Réponse. - La dette totale de l'Etat atteint 4 288 milliards de francs au 31 décembre 1999. La dette négociable de l'Etat qui représente 90 % de cet encours, est détenue pour près d'un quart par des agents économiques non résidents (24,2 % au 1er octobre 1999). L'endettement international de l'Etat peut donc être estimé à 935 milliards de francs. S'agissant de l'ensemble des administrations publiques (Etat, administrations de sécurité sociale, collectivités locales et organismes divers d'administration centrale), l'encours de la dette publique totale est de 58,6 % au 31 décembre 1999, soit un montant de 5 176 milliards de francs.

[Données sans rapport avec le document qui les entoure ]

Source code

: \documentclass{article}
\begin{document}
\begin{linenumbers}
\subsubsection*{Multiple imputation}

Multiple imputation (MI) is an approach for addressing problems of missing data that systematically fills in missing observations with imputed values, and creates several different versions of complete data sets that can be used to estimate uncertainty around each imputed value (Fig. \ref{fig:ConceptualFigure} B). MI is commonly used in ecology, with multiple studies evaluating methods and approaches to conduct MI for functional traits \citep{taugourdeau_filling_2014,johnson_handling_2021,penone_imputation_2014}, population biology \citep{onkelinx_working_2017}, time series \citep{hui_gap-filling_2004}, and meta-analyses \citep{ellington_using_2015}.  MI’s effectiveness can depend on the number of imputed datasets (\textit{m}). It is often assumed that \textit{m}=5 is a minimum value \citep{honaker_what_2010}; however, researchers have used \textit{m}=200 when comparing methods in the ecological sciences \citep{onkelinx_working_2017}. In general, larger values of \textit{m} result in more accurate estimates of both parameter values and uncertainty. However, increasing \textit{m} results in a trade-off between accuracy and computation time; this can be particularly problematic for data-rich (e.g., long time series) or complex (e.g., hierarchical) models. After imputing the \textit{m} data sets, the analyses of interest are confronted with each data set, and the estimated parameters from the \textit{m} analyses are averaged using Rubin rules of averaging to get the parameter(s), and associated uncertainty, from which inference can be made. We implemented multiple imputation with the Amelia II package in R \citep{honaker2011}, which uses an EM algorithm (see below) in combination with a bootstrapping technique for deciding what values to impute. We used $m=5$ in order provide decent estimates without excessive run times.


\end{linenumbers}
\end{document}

L'objectif du Gouvernement est de parvenir, par une maîtrise de la progression des dépenses publiques et une réduction des déficits, à diminuer significativement le ratio dette sur le produit intérieur brut à l'horizon 2003. Le programme pluriannuel des finances publiques sur les années 2001-2003 prévoit à ce titre de réduire ce ratio entre 1999 et 2003 de 2,6 points dans le scénario prudent d'une croissance de 2,5 % et de 3,1 points dans le scénario optimiste d'une croissance à 3 %. La réduction du ratio dette sur le produit intérieur brut intervenue en 1999 est la première observée depuis vingt ans.